La prestación vocal tuvo sus más y sus menos. Empecemos por lo mejor, que estuvo en la garganta de Aida. La ucraniana Monastyrska posee un instrumento potente y extenso de soprano lírico-“spinto”, con un vibrato apreciable y un metal no del todo bruñido. Es hábil para el filado, del que quizá abusa, aunque hubo momentos muy conseguidos, así en la escena del Nilo. Coronó en un hilo el do sobreagudo de “O patria mia!” y cantó con fuerza y vigor en los conjuntos, donde siempre fue audible. En la parte más grave de su primera octava emite feas sonoridades de tinte nasal. A su lado, Kunde fue un Radamés fatigado y mayor, que cantó una muy deslucida y calante, nada refinada, “Celeste Aida”. La voz ha perdido esmalte y suena mate casi siempre, cuando no engolada, excepto en algún agudo bien cogido. Fue a más. Su atuendo era más el de un samurai que el de un general egipcio.

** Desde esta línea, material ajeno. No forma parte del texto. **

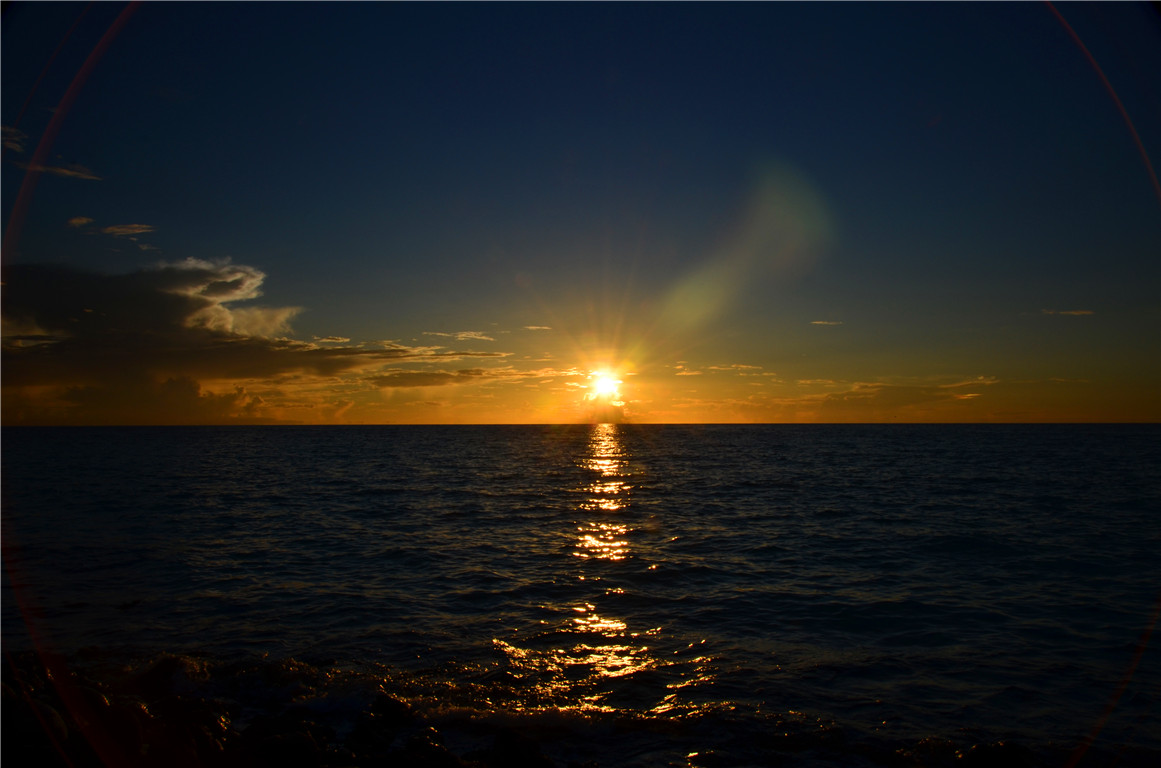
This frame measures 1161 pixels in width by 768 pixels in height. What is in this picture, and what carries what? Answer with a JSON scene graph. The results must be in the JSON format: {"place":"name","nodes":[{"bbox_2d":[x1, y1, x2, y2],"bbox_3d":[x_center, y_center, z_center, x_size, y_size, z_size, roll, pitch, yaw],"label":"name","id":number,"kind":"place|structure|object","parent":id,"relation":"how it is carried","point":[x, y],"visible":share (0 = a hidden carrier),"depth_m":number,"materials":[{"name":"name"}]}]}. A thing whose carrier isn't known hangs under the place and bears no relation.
{"place":"outdoors","nodes":[
{"label":"outdoors","id":0,"kind":"place"},
{"bbox_2d":[1,125,27,153],"label":"cloud","id":1,"kind":"structure","parent":0,"point":[12,144],"materials":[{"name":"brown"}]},
{"bbox_2d":[18,158,99,180],"label":"cloud","id":2,"kind":"structure","parent":0,"point":[76,173],"materials":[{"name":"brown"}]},
{"bbox_2d":[67,215,93,227],"label":"cloud","id":3,"kind":"structure","parent":0,"point":[85,220],"materials":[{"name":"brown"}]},
{"bbox_2d":[100,222,154,235],"label":"cloud","id":4,"kind":"structure","parent":0,"point":[123,229],"materials":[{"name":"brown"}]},
{"bbox_2d":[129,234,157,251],"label":"cloud","id":5,"kind":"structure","parent":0,"point":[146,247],"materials":[{"name":"grey"}]},
{"bbox_2d":[0,259,496,423],"label":"cloud","id":6,"kind":"structure","parent":0,"point":[173,281],"materials":[{"name":"grey"}]},
{"bbox_2d":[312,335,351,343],"label":"cloud","id":7,"kind":"structure","parent":0,"point":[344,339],"materials":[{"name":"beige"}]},
{"bbox_2d":[369,367,493,387],"label":"cloud","id":8,"kind":"structure","parent":0,"point":[416,377],"materials":[{"name":"brown"}]},
{"bbox_2d":[425,330,495,341],"label":"cloud","id":9,"kind":"structure","parent":0,"point":[464,334],"materials":[{"name":"white"}]},
{"bbox_2d":[0,644,1073,767],"label":"rocky shore","id":10,"kind":"structure","parent":0,"point":[42,753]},
{"bbox_2d":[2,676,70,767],"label":"rock","id":11,"kind":"object","parent":10,"relation":"on","point":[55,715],"visible":0.66,"depth_m":5.28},
{"bbox_2d":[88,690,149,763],"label":"rock","id":12,"kind":"object","parent":10,"relation":"on","point":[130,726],"visible":0.55,"depth_m":6.04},
{"bbox_2d":[132,653,209,695],"bbox_3d":[-3.562,2.568,7.573,0.675,0.414,0.642,0,-2,0],"label":"rock","id":13,"kind":"object","parent":10,"relation":"on","point":[166,661],"visible":0.64,"depth_m":7.44,"materials":[{"name":"stone"}]},
{"bbox_2d":[243,721,326,767],"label":"rock","id":14,"kind":"object","parent":10,"relation":"on","point":[298,748],"visible":0.9,"depth_m":5.85,"materials":[{"name":"stone"}]},
{"bbox_2d":[361,691,419,731],"bbox_3d":[-1.512,2.663,6.900,0.495,0.387,0.484,-2,-3,41],"label":"rock","id":15,"kind":"object","parent":10,"relation":"on","point":[385,704],"visible":0.79,"depth_m":6.77,"materials":[{"name":"black stone"}]},
{"bbox_2d":[383,731,463,767],"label":"rock","id":16,"kind":"object","parent":10,"relation":"on","point":[430,751],"visible":0.95,"depth_m":5.83,"materials":[{"name":"black stone"}]},
{"bbox_2d":[488,728,551,767],"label":"rock","id":17,"kind":"object","parent":10,"relation":"on","point":[510,748],"visible":0.99,"depth_m":5.70,"materials":[{"name":"black stone"}]},
{"bbox_2d":[961,740,1037,767],"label":"rock","id":18,"kind":"object","parent":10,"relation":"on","point":[1003,753],"visible":0.94,"depth_m":5.88,"materials":[{"name":"black stone"}]},
{"bbox_2d":[521,324,552,331],"label":"cloud","id":19,"kind":"structure","parent":0,"point":[535,328],"materials":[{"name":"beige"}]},
{"bbox_2d":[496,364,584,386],"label":"cloud","id":20,"kind":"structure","parent":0,"point":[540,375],"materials":[{"name":"orange"}]},
{"bbox_2d":[0,0,1160,421],"label":"sky","id":21,"kind":"structure","parent":0,"point":[17,97],"materials":[{"name":"blue"}]},
{"bbox_2d":[1,424,1160,765],"label":"sea","id":22,"kind":"structure","parent":0,"point":[632,437],"materials":[{"name":"liquid"}]},
{"bbox_2d":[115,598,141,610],"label":"rock","id":23,"kind":"object","parent":22,"relation":"in","point":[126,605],"visible":0.96,"depth_m":11.61,"materials":[{"name":"black"}]},
{"bbox_2d":[584,365,624,404],"label":"sun","id":24,"kind":"structure","parent":0,"point":[607,386],"materials":[{"name":"white"}]},
{"bbox_2d":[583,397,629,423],"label":"cloud","id":25,"kind":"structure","parent":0,"point":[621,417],"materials":[{"name":"orange"}]},
{"bbox_2d":[673,362,773,376],"label":"cloud","id":26,"kind":"structure","parent":0,"point":[714,368],"materials":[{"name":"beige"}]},
{"bbox_2d":[810,319,843,326],"label":"cloud","id":27,"kind":"structure","parent":0,"point":[832,323],"materials":[{"name":"beige"}]},
{"bbox_2d":[803,377,1001,411],"label":"cloud","id":28,"kind":"structure","parent":0,"point":[891,392],"materials":[{"name":"orange"}]},
{"bbox_2d":[1040,308,1094,315],"label":"cloud","id":29,"kind":"structure","parent":0,"point":[1073,312],"materials":[{"name":"brown"}]}
]}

Urmana tiene ahora dos colores, uno en el grave, que suena hueco, y otro a partir del do 4. Pareció reservarse al principio, en donde se la oyó poco, siempre tapada por los demás. Estuvo intensa y artista en el dúo con Aida y echó el resto en su gran escena con Radamés y en su soliloquio posterior, donde los agudos sonaron destemplados. Gagnidze, que sustituía a Viviani, a su vez sustituto de Maestri, mostró su atractivo color baritonal, espeso y firme, con agudos bien puestos y expresión convincente. Mejor el rey de Howard, joven bajo de oscuro timbre, que el Ramfis de Tagliavini, de grave muy débil. Bien Pastrana como sacerdotisa y estupendo el mejicano Lara como mensajero: mostró bello timbre de lírico, buena emisión y caluroso fraseo en su brevísimo cometido. Ahí hay futuro.

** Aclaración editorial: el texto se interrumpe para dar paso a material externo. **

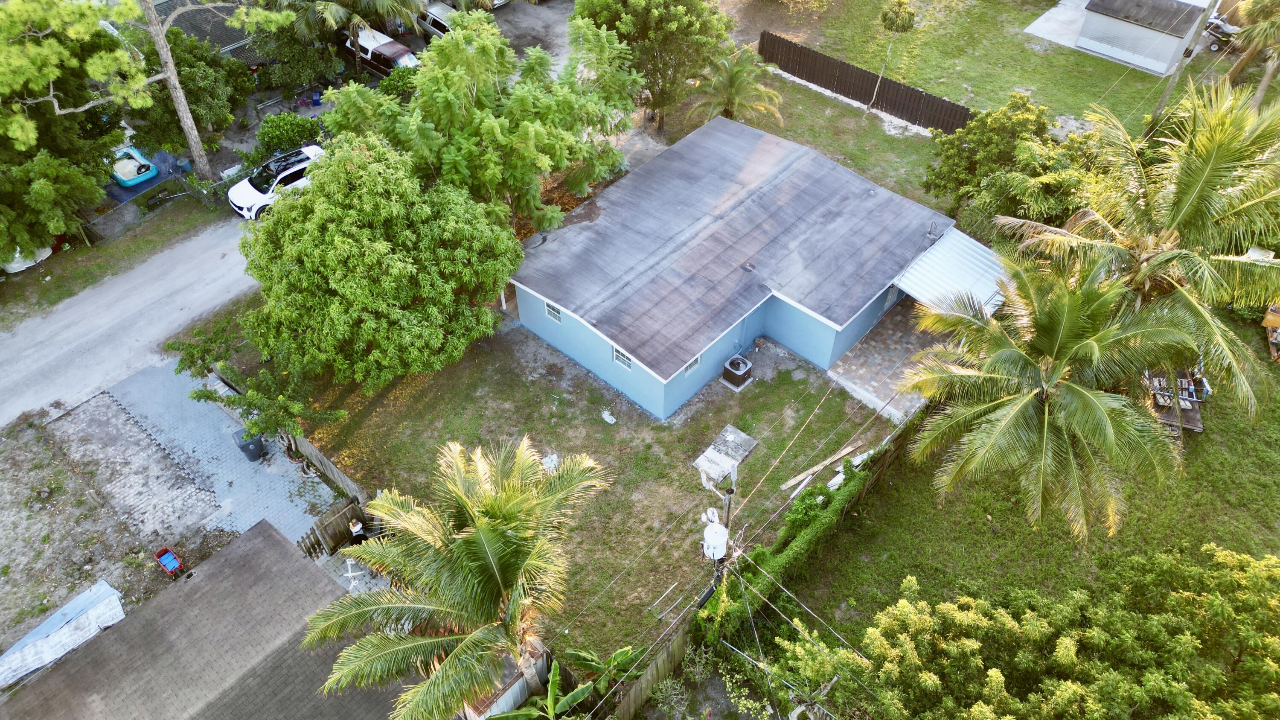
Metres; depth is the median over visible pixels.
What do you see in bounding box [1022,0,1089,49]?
concrete pad
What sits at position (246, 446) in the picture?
trash bin
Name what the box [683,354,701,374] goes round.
window
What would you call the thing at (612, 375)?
blue house
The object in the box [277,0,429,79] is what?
palm tree
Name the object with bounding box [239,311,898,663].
lawn
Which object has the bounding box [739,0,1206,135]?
lawn
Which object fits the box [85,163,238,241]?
fence
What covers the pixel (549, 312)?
window
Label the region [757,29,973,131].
wooden fence
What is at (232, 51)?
neighboring house
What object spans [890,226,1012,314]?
metal awning
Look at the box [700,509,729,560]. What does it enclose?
transformer
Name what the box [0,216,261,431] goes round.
road
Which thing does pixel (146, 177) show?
pool
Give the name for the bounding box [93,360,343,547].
paved driveway
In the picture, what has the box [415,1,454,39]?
car
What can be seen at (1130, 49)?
shed
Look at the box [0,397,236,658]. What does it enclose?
dirt lot
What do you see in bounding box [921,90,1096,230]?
tree
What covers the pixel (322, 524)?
wooden fence
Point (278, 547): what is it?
house
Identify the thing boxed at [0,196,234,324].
grass verge
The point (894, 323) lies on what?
patio
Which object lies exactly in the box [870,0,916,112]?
young tree
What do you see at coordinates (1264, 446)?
lawn
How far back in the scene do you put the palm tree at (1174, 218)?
20.29 m
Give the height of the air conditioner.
0.815 m
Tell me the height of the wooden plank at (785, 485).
0.227 m
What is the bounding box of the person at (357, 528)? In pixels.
[348,517,366,543]
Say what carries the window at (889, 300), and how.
in the blue house at (612, 375)
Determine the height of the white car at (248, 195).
1.664 m
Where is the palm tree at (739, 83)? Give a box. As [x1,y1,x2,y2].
[688,45,785,127]
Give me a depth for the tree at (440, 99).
26.97 m
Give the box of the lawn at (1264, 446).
[741,299,1279,680]
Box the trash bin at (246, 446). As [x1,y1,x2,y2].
[233,429,266,460]
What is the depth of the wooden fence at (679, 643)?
19.50 m
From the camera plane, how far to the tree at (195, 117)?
33.14 m
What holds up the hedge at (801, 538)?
on the lawn at (1264, 446)
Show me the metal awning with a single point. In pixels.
(933, 254)
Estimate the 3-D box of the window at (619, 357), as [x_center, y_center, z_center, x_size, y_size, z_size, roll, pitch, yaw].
[-0.418,-0.088,23.105,0.812,0.728,0.127,33,54,28]
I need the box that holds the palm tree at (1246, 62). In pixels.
[1219,0,1279,103]
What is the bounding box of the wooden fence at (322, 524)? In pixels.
[296,494,366,557]
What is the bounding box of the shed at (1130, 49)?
[1076,0,1212,74]
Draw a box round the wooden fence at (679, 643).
[599,615,695,719]
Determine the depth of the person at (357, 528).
22.11 m
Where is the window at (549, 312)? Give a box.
[544,300,562,322]
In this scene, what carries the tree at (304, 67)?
on the ground
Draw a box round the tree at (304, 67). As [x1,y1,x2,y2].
[249,17,340,94]
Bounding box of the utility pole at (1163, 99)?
[1152,0,1218,121]
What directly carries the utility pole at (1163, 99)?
on the lawn at (1054, 60)
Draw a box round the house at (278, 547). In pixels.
[0,518,405,719]
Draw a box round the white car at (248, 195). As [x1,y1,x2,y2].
[226,142,327,219]
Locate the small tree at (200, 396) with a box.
[170,321,344,441]
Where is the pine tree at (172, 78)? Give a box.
[0,0,281,185]
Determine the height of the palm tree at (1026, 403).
7.570 m
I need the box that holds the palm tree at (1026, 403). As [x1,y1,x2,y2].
[892,243,1207,541]
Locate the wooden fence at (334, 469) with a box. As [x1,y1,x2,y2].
[279,429,371,504]
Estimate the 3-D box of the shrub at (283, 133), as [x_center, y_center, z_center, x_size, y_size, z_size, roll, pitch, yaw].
[-14.069,-8.997,34.361,2.462,1.939,2.973,33,54,28]
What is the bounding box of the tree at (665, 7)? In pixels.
[568,0,735,131]
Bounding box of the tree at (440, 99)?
[317,12,638,236]
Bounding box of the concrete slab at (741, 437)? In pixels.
[692,424,758,485]
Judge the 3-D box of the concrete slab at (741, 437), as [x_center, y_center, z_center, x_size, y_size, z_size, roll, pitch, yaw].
[2.435,2.838,24.430,1.171,0.872,1.787,33,54,28]
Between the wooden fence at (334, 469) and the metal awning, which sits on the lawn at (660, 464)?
the wooden fence at (334, 469)
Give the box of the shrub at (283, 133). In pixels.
[253,111,325,156]
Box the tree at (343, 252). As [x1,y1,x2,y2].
[233,136,521,388]
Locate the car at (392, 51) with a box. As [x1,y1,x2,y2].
[338,25,421,75]
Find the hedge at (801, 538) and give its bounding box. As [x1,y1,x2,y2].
[696,404,929,645]
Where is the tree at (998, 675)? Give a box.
[765,541,1279,719]
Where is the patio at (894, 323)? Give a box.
[824,296,946,421]
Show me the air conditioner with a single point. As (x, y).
(728, 366)
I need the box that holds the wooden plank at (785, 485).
[778,438,863,493]
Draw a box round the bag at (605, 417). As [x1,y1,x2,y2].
[600,408,617,423]
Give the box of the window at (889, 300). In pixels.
[884,284,898,309]
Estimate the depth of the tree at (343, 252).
22.65 m
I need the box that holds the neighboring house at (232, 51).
[146,0,272,69]
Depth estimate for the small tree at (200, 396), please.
23.29 m
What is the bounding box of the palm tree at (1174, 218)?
[1002,75,1279,418]
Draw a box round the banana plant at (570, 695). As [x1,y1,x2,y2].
[482,645,644,719]
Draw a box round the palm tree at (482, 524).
[299,433,609,719]
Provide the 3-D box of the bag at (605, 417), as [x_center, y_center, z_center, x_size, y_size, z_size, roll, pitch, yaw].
[-0.913,1.678,25.251,0.584,0.253,0.442,33,54,28]
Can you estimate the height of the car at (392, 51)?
1.650 m
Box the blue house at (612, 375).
[505,113,957,419]
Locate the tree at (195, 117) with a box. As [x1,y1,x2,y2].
[125,29,253,155]
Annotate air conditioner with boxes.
[721,354,753,388]
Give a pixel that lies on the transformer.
(711, 547)
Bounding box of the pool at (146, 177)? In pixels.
[110,145,159,188]
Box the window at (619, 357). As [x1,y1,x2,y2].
[612,344,632,368]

Luisotti es un experto conocedor de la literatura de Verdi. Llevó en general “tempi” moderados, sin aceleraciones intempestivas, pero también sin auténtico fuego verdiano, sin marcar ese ritmo férreo e implacable que piden ciertos momentos. Manejó bien las dinámicas y trató con gusto los instantes más líricos. La Orquesta y el Coro del Teatro funcionaron bien engrasados bajo su gesto claro y convincente. Arturo Reverter

Fotos: Javier del Real

Un comentario

  1. Roberto Alvarez Orgaz 09/03/2018 a las 16:21 - Responder

    Notable falta de emoción en esta «Aida», vistosa pero globalmente decepcionante: dirección de actores inexistente, ballets de un kitsch insoportable, incómodo telón casi permanente, orquesta sin brillo, marcha triunfal pueblerina, sin brío, sin marcialidad, con trompetas apagadas… Cantantes dignos, pero desiguales en su desempeño. El mejor sin duda alguna, el mensajero en su brevísimo cometido. El vestuario (¡pobre Aida!) y el maquillaje (¡pobre Aida una vez más!), horrendos, con la ventaja de que las ropas podrán servir, en estos tiempos de crisis, para representar «I Lombardi», «Attila» y un montón de óperas más, con más propìedad que esta. En fin, en comparación con las recientes «Dead Man Walking» y, sobre todo, «Street Scene», un bajón general de calidad. Mucho ruido y pocas nueces.